THE COLOR LINE: After Kara's Flowers initially broke up, Levine and Carmichael absconded to a small liberal arts college in New York, where the Los Angeles duo was apparently exposed to black people for the first time. "We were staying in this housing place that was primarily black," Levine told MTV News in 2002. "That's when I started waking up to the whole hip hop, R&B thing. We had friends named Chaos and shit. It was not Brentwood High."

CLOSET FREAK: Known to bandmates as the "Zen master," Levine is notorious for his ascetic lifestyle. "I don't own anything," he said in a 2004 interview with VH1. "I'm into clothes, and that's basically it."

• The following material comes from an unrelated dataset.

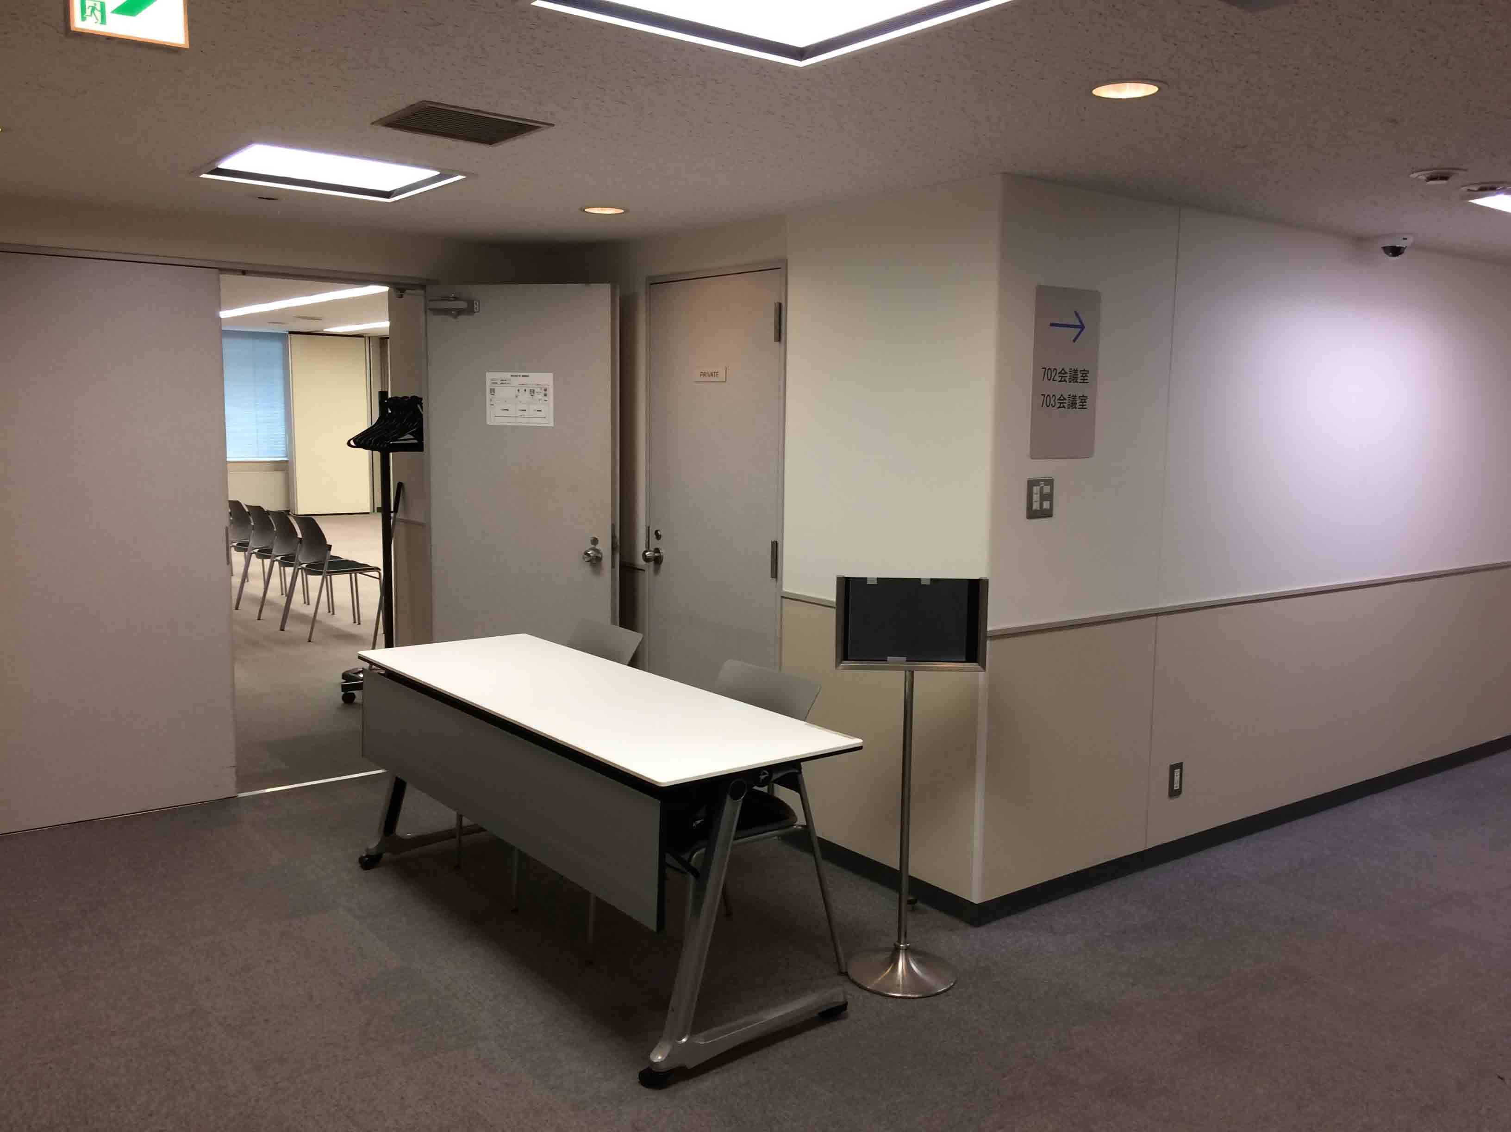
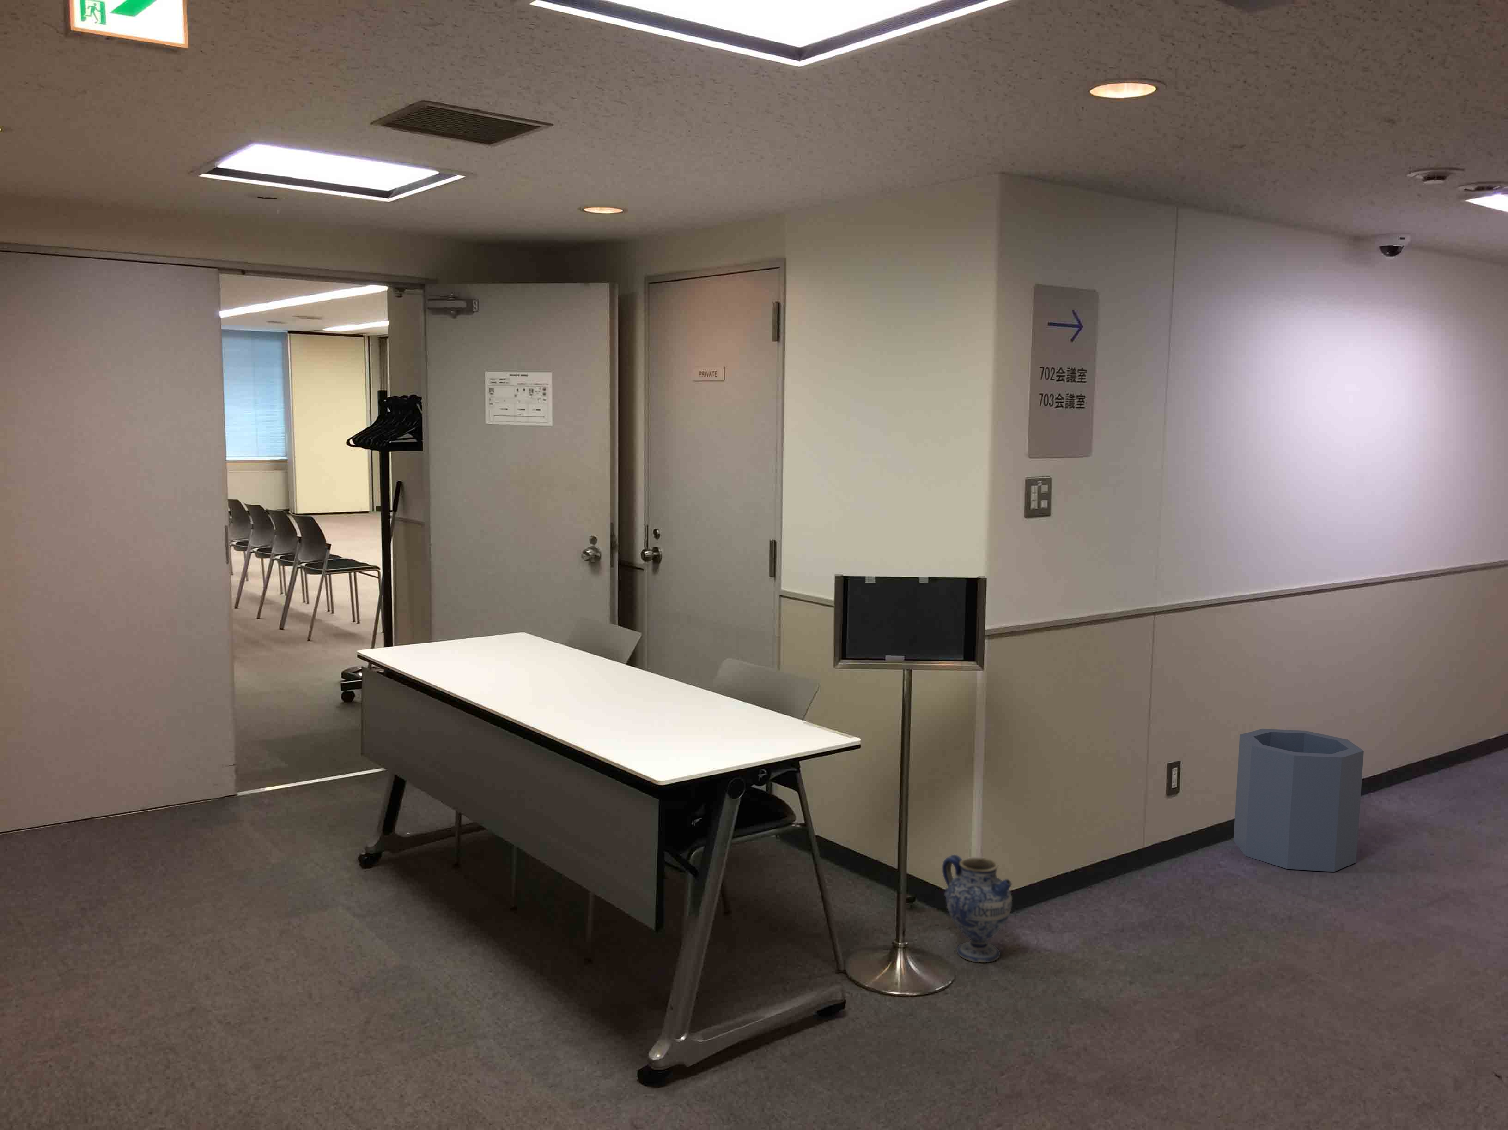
+ trash can [1233,729,1364,872]
+ ceramic jug [942,855,1013,963]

THE CRYING GAME: According to the MTV News story, Maroon 5 knew it had finally cracked the mainstream at a show at the Troubadour in West Hollywood, where the sound of the crowd singing actually drowned out Levine's vocals. "We even had some criers," he recalled. "That's awesome. That's so Michael Jackson. It really freaked me out. Who knows, maybe there was something in their eyes. That's what we want. I want our shows to have masses of sexuality and crying."

SEX SELLS, SORT OF: Levine explaining the lyrics to "This Love" to Rolling Stone, March 2004: "I was so sick of typical lyrics like `Ooh, baby' and `I love you' and all this vague shit. I thought the more explicit I got without being totally explicit was a nice approach. The little girls would enjoy them, and it would go right over my grandparents' heads. But it would hit my ex-girlfriend like a ton of bricks. It was perfect. MTV has now edited the language. They won't let me say, `Keep her coming every night,' and they took the `sinking' out of `sinking my fingertips.' It's like fucking communist China. It's totally bizarre."